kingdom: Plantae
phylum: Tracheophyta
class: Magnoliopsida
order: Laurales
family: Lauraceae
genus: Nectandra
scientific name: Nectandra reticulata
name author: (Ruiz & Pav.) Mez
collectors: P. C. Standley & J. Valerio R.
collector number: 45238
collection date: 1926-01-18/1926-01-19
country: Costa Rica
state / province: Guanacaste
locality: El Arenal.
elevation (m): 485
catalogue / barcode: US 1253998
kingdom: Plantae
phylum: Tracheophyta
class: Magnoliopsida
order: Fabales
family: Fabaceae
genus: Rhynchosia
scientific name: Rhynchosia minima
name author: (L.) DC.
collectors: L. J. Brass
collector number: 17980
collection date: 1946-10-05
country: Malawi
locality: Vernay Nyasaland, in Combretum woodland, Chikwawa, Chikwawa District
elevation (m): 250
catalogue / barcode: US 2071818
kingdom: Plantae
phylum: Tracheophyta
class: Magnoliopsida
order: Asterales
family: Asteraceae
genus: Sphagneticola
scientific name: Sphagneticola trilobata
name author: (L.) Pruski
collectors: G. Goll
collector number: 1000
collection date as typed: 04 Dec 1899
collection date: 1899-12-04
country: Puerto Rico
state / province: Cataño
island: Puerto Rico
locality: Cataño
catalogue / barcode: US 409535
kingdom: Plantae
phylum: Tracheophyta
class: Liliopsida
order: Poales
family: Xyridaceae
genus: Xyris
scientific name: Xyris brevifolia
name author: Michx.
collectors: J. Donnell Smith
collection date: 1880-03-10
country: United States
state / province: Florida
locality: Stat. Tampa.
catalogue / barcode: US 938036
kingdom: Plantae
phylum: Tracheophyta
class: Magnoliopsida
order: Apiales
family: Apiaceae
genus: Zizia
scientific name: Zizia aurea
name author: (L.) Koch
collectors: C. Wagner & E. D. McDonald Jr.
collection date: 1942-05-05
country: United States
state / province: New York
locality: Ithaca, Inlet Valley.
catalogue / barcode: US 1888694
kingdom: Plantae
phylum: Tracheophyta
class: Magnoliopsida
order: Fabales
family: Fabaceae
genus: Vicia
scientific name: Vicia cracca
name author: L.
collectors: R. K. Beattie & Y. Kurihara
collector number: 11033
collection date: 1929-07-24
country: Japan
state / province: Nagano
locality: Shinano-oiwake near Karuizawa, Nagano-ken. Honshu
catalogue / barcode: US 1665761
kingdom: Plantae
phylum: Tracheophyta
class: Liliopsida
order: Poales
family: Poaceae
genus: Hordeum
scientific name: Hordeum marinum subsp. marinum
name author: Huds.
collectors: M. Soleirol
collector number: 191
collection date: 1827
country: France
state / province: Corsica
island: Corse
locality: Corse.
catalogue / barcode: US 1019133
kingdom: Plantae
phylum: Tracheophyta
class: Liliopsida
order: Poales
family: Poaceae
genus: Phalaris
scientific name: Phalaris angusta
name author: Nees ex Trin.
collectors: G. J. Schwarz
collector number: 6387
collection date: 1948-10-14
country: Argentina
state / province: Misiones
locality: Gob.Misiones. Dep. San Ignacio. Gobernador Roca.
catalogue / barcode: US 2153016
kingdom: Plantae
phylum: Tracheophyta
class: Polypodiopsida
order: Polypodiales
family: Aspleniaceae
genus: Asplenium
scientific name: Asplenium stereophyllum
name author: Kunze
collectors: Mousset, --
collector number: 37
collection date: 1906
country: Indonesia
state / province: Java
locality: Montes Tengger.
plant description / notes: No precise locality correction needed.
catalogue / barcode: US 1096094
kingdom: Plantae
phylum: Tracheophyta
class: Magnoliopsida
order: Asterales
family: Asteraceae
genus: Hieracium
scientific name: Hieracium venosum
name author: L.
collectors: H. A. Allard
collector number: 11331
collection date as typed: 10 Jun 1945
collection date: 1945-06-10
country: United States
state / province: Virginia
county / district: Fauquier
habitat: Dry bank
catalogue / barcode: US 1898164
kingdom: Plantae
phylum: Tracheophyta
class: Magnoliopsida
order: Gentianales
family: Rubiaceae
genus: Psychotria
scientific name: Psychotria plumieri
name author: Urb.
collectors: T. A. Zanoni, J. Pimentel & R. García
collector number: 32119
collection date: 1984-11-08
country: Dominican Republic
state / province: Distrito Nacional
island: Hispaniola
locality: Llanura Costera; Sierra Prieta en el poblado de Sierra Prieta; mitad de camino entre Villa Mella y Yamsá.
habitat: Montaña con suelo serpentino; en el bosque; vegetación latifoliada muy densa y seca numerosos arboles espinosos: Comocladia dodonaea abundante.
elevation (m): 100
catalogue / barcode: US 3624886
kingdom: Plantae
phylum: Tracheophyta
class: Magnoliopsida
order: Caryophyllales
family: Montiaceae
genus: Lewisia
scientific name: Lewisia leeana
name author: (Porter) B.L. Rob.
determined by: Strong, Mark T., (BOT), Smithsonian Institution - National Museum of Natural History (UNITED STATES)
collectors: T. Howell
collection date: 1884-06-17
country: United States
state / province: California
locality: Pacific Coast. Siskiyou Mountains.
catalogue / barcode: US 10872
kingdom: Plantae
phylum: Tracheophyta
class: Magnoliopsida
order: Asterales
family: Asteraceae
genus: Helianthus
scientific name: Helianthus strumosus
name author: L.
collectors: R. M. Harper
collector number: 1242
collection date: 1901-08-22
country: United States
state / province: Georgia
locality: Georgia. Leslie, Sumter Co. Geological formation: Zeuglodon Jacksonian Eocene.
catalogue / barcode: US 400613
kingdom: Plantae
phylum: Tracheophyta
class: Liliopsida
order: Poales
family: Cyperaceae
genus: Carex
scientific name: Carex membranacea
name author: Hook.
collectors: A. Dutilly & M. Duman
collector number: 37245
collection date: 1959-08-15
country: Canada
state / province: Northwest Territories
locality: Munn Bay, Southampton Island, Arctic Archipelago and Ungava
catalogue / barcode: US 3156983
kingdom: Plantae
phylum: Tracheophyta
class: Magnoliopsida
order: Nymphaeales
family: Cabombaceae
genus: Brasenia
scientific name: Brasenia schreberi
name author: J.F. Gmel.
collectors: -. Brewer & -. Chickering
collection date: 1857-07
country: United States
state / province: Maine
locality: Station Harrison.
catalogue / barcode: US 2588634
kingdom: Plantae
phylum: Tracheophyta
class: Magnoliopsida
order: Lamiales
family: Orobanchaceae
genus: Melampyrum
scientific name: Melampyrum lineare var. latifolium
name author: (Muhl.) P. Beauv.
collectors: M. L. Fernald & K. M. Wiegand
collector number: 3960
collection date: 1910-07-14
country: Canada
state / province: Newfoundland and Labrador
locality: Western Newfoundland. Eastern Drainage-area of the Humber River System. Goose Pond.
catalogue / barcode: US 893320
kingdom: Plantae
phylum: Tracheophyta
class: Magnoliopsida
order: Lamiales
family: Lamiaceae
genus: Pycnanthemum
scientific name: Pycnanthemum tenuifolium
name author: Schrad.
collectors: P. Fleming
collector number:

_ _ _ _ _

Reproduce every line of the rows above without changing a word.

kingdom: Plantae
phylum: Tracheophyta
class: Magnoliopsida
order: Laurales
family: Lauraceae
genus: Nectandra
scientific name: Nectandra reticulata
name author: (Ruiz & Pav.) Mez
collectors: P. C. Standley & J. Valerio R.
collector number: 45238
collection date: 1926-01-18/1926-01-19
country: Costa Rica
state / province: Guanacaste
locality: El Arenal.
elevation (m): 485
catalogue / barcode: US 1253998
kingdom: Plantae
phylum: Tracheophyta
class: Magnoliopsida
order: Fabales
family: Fabaceae
genus: Rhynchosia
scientific name: Rhynchosia minima
name author: (L.) DC.
collectors: L. J. Brass
collector number: 17980
collection date: 1946-10-05
country: Malawi
locality: Vernay Nyasaland, in Combretum woodland, Chikwawa, Chikwawa District
elevation (m): 250
catalogue / barcode: US 2071818
kingdom: Plantae
phylum: Tracheophyta
class: Magnoliopsida
order: Asterales
family: Asteraceae
genus: Sphagneticola
scientific name: Sphagneticola trilobata
name author: (L.) Pruski
collectors: G. Goll
collector number: 1000
collection date as typed: 04 Dec 1899
collection date: 1899-12-04
country: Puerto Rico
state / province: Cataño
island: Puerto Rico
locality: Cataño
catalogue / barcode: US 409535
kingdom: Plantae
phylum: Tracheophyta
class: Liliopsida
order: Poales
family: Xyridaceae
genus: Xyris
scientific name: Xyris brevifolia
name author: Michx.
collectors: J. Donnell Smith
collection date: 1880-03-10
country: United States
state / province: Florida
locality: Stat. Tampa.
catalogue / barcode: US 938036
kingdom: Plantae
phylum: Tracheophyta
class: Magnoliopsida
order: Apiales
family: Apiaceae
genus: Zizia
scientific name: Zizia aurea
name author: (L.) Koch
collectors: C. Wagner & E. D. McDonald Jr.
collection date: 1942-05-05
country: United States
state / province: New York
locality: Ithaca, Inlet Valley.
catalogue / barcode: US 1888694
kingdom: Plantae
phylum: Tracheophyta
class: Magnoliopsida
order: Fabales
family: Fabaceae
genus: Vicia
scientific name: Vicia cracca
name author: L.
collectors: R. K. Beattie & Y. Kurihara
collector number: 11033
collection date: 1929-07-24
country: Japan
state / province: Nagano
locality: Shinano-oiwake near Karuizawa, Nagano-ken. Honshu
catalogue / barcode: US 1665761
kingdom: Plantae
phylum: Tracheophyta
class: Liliopsida
order: Poales
family: Poaceae
genus: Hordeum
scientific name: Hordeum marinum subsp. marinum
name author: Huds.
collectors: M. Soleirol
collector number: 191
collection date: 1827
country: France
state / province: Corsica
island: Corse
locality: Corse.
catalogue / barcode: US 1019133
kingdom: Plantae
phylum: Tracheophyta
class: Liliopsida
order: Poales
family: Poaceae
genus: Phalaris
scientific name: Phalaris angusta
name author: Nees ex Trin.
collectors: G. J. Schwarz
collector number: 6387
collection date: 1948-10-14
country: Argentina
state / province: Misiones
locality: Gob.Misiones. Dep. San Ignacio. Gobernador Roca.
catalogue / barcode: US 2153016
kingdom: Plantae
phylum: Tracheophyta
class: Polypodiopsida
order: Polypodiales
family: Aspleniaceae
genus: Asplenium
scientific name: Asplenium stereophyllum
name author: Kunze
collectors: Mousset, --
collector number: 37
collection date: 1906
country: Indonesia
state / province: Java
locality: Montes Tengger.
plant description / notes: No precise locality correction needed.
catalogue / barcode: US 1096094
kingdom: Plantae
phylum: Tracheophyta
class: Magnoliopsida
order: Asterales
family: Asteraceae
genus: Hieracium
scientific name: Hieracium venosum
name author: L.
collectors: H. A. Allard
collector number: 11331
collection date as typed: 10 Jun 1945
collection date: 1945-06-10
country: United States
state / province: Virginia
county / district: Fauquier
habitat: Dry bank
catalogue / barcode: US 1898164
kingdom: Plantae
phylum: Tracheophyta
class: Magnoliopsida
order: Gentianales
family: Rubiaceae
genus: Psychotria
scientific name: Psychotria plumieri
name author: Urb.
collectors: T. A. Zanoni, J. Pimentel & R. García
collector number: 32119
collection date: 1984-11-08
country: Dominican Republic
state / province: Distrito Nacional
island: Hispaniola
locality: Llanura Costera; Sierra Prieta en el poblado de Sierra Prieta; mitad de camino entre Villa Mella y Yamsá.
habitat: Montaña con suelo serpentino; en el bosque; vegetación latifoliada muy densa y seca numerosos arboles espinosos: Comocladia dodonaea abundante.
elevation (m): 100
catalogue / barcode: US 3624886
kingdom: Plantae
phylum: Tracheophyta
class: Magnoliopsida
order: Caryophyllales
family: Montiaceae
genus: Lewisia
scientific name: Lewisia leeana
name author: (Porter) B.L. Rob.
determined by: Strong, Mark T., (BOT), Smithsonian Institution - National Museum of Natural History (UNITED STATES)
collectors: T. Howell
collection date: 1884-06-17
country: United States
state / province: California
locality: Pacific Coast. Siskiyou Mountains.
catalogue / barcode: US 10872
kingdom: Plantae
phylum: Tracheophyta
class: Magnoliopsida
order: Asterales
family: Asteraceae
genus: Helianthus
scientific name: Helianthus strumosus
name author: L.
collectors: R. M. Harper
collector number: 1242
collection date: 1901-08-22
country: United States
state / province: Georgia
locality: Georgia. Leslie, Sumter Co. Geological formation: Zeuglodon Jacksonian Eocene.
catalogue / barcode: US 400613
kingdom: Plantae
phylum: Tracheophyta
class: Liliopsida
order: Poales
family: Cyperaceae
genus: Carex
scientific name: Carex membranacea
name author: Hook.
collectors: A. Dutilly & M. Duman
collector number: 37245
collection date: 1959-08-15
country: Canada
state / province: Northwest Territories
locality: Munn Bay, Southampton Island, Arctic Archipelago and Ungava
catalogue / barcode: US 3156983
kingdom: Plantae
phylum: Tracheophyta
class: Magnoliopsida
order: Nymphaeales
family: Cabombaceae
genus: Brasenia
scientific name: Brasenia schreberi
name author: J.F. Gmel.
collectors: -. Brewer & -. Chickering
collection date: 1857-07
country: United States
state / province: Maine
locality: Station Harrison.
catalogue / barcode: US 2588634
kingdom: Plantae
phylum: Tracheophyta
class: Magnoliopsida
order: Lamiales
family: Orobanchaceae
genus: Melampyrum
scientific name: Melampyrum lineare var. latifolium
name author: (Muhl.) P. Beauv.
collectors: M. L. Fernald & K. M. Wiegand
collector number: 3960
collection date: 1910-07-14
country: Canada
state / province: Newfoundland and Labrador
locality: Western Newfoundland. Eastern Drainage-area of the Humber River System. Goose Pond.
catalogue / barcode: US 893320
kingdom: Plantae
phylum: Tracheophyta
class: Magnoliopsida
order: Lamiales
family: Lamiaceae
genus: Pycnanthemum
scientific name: Pycnanthemum tenuifolium
name author: Schrad.
collectors: P. Fleming
collector number:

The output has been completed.